BEGIN

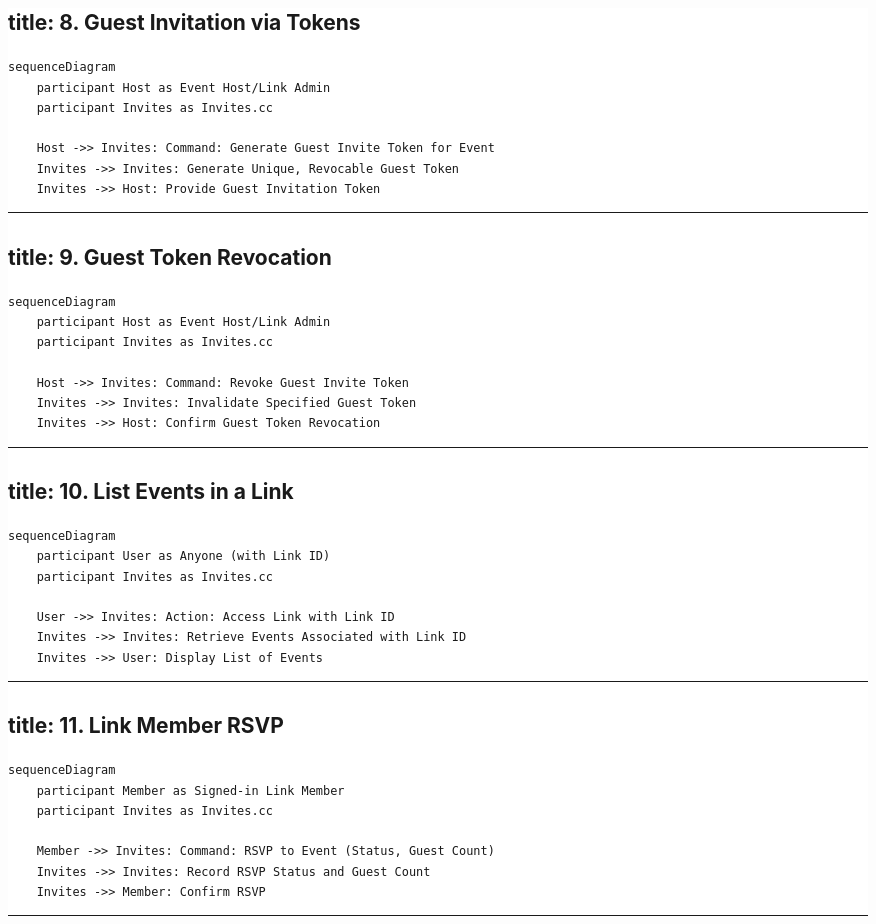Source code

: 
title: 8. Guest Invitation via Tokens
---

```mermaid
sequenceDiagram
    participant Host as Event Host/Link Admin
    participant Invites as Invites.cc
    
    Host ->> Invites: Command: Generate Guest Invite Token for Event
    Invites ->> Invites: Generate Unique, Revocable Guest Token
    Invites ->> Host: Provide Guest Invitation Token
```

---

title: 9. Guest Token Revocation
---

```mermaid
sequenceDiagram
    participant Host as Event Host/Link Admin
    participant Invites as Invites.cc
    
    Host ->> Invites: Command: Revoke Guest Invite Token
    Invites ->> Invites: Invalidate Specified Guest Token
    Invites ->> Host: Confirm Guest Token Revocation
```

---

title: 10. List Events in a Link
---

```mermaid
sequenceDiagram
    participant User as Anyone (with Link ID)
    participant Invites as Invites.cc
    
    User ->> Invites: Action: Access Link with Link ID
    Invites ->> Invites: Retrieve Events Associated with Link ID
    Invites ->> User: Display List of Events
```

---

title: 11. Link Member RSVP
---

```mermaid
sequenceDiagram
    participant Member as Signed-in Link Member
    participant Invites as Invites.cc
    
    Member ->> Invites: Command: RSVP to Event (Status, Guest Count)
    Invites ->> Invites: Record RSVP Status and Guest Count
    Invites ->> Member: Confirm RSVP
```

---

END
BEGIN

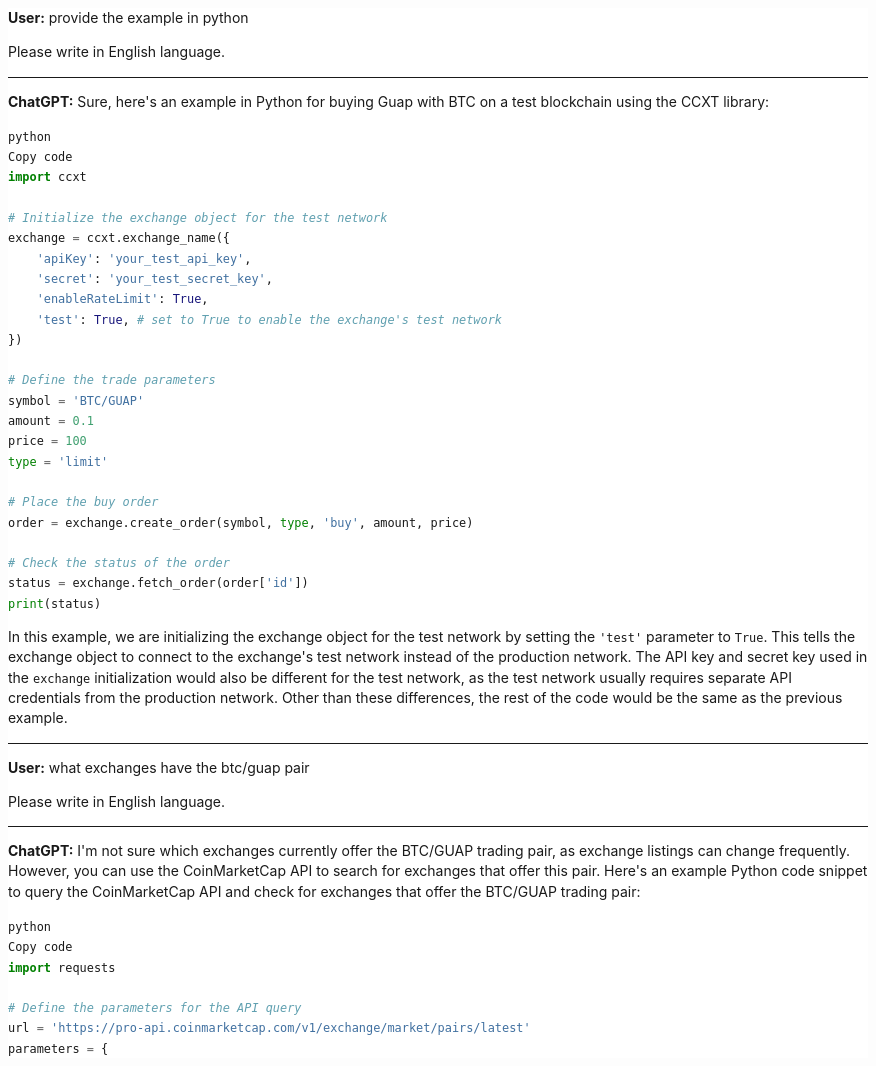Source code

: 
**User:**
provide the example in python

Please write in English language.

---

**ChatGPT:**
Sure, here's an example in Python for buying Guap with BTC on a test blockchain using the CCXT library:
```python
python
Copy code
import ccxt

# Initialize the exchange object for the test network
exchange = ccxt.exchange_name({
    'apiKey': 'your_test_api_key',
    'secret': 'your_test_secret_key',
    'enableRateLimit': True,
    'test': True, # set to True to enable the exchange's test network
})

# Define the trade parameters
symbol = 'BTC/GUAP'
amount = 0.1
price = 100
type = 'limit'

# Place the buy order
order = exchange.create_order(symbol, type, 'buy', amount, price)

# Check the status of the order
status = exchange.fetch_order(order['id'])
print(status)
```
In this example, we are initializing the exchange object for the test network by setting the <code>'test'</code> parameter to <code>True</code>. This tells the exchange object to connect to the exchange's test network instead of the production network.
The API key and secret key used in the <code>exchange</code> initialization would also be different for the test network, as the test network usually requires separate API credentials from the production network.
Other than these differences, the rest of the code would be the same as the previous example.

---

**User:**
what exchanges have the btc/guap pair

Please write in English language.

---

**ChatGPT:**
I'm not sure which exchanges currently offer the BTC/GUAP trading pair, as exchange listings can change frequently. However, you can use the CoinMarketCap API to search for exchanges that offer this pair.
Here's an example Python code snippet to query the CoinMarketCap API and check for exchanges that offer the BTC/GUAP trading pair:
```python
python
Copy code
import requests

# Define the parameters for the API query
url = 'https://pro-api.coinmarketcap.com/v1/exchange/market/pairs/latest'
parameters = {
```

END
BEGIN

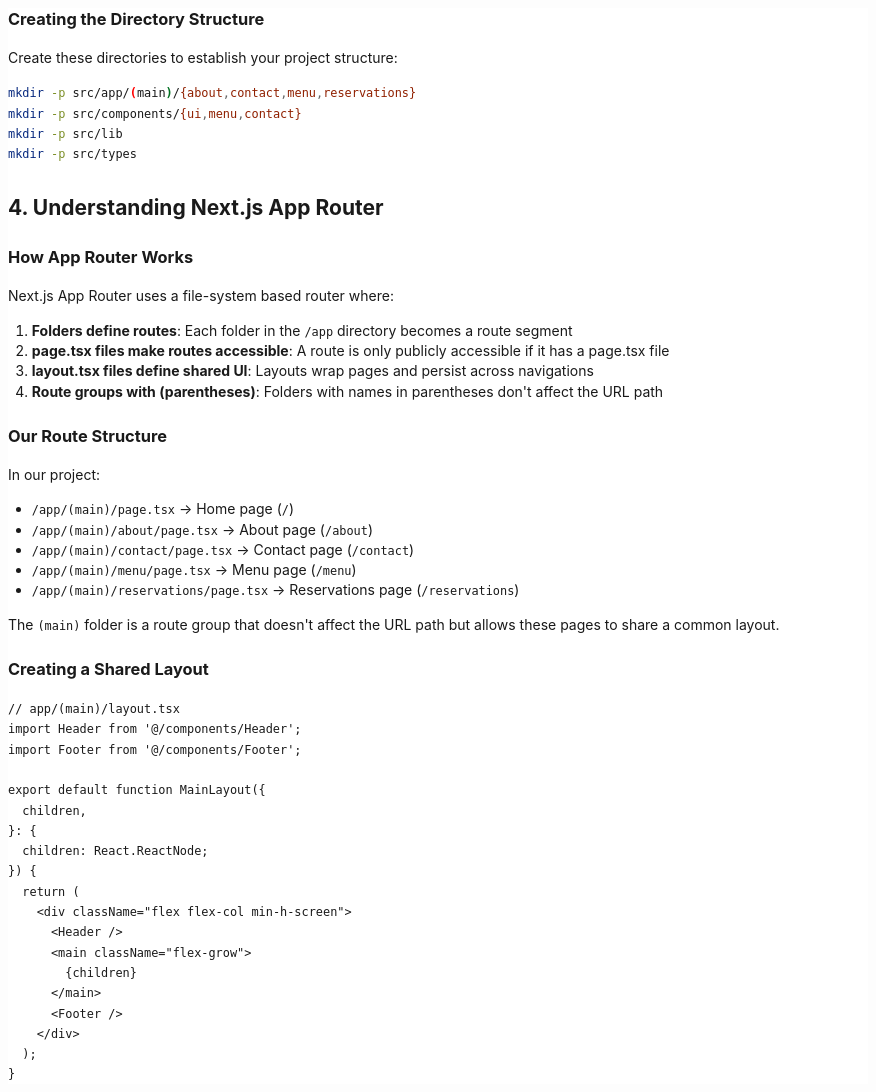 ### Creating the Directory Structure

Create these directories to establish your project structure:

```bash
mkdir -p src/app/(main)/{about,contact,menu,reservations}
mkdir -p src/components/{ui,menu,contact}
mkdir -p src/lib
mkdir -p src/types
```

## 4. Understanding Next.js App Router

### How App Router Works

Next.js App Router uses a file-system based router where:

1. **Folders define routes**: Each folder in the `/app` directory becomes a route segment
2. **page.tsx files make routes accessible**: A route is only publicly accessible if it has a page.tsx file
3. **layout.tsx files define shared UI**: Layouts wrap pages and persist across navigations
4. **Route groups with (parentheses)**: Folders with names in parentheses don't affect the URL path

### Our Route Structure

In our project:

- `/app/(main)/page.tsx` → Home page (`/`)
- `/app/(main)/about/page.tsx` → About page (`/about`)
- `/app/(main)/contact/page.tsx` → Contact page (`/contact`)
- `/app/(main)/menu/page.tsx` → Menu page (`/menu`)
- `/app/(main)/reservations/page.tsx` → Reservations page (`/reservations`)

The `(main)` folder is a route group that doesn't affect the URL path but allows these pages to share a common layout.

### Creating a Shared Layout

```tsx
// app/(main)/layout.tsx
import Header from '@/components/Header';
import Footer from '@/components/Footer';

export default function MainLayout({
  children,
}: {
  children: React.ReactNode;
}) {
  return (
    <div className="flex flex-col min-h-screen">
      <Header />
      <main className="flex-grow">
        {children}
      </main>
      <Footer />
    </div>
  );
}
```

END

The result should be every line of the material that contains the word "production", so copy those lines.

Answer to this task →
In this example, we are initializing the exchange object for the test network by setting the <code>'test'</code> parameter to <code>True</code>. This tells the exchange object to connect to the exchange's test network instead of the production network.
The API key and secret key used in the <code>exchange</code> initialization would also be different for the test network, as the test network usually requires separate API credentials from the production network.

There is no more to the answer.